[Start of section]

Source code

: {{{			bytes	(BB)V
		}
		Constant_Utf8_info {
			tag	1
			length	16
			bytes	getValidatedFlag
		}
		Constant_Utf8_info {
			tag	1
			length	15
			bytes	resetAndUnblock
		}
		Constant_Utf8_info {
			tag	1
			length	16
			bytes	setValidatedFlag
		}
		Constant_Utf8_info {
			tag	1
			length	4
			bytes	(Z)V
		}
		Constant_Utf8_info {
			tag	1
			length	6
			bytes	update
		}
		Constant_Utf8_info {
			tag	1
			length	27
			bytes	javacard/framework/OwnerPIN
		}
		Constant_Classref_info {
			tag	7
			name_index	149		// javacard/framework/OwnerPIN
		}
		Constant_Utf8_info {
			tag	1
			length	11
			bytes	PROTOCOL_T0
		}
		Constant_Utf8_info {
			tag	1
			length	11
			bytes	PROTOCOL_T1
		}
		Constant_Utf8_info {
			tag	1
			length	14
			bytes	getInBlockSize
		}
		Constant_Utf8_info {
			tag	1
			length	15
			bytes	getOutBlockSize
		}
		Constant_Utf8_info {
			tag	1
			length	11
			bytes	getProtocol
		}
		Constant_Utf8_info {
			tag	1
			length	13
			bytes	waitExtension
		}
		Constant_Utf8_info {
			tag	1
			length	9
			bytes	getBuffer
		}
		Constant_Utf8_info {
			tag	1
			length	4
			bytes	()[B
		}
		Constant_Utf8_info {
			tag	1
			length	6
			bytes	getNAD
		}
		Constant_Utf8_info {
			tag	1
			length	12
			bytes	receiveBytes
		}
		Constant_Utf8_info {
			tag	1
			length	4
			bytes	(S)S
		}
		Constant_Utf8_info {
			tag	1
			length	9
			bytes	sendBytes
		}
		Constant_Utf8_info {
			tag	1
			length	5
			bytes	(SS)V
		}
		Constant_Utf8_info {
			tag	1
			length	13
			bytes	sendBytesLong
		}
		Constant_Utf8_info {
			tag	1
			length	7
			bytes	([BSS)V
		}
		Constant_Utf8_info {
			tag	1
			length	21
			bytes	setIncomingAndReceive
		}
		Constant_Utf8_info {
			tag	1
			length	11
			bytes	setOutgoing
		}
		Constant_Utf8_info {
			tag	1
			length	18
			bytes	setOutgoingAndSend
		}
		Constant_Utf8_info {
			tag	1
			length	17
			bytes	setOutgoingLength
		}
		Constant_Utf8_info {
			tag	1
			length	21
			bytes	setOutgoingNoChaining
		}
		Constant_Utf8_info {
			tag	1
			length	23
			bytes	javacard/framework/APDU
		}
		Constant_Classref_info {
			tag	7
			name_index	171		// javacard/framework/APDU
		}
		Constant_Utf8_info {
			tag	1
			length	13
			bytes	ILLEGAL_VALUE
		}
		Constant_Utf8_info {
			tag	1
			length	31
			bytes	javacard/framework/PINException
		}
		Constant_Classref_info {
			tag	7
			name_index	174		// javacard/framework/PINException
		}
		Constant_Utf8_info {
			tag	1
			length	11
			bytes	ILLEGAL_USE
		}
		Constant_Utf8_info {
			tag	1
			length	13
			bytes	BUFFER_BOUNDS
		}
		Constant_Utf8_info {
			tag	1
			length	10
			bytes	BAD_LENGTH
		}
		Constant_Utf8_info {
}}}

[End of section]

* [AIM OF THE EXERCISE]: Your answer is a single number: how many lines in the listing above hold "javacard"?

* [ANSWER SECTION]: 6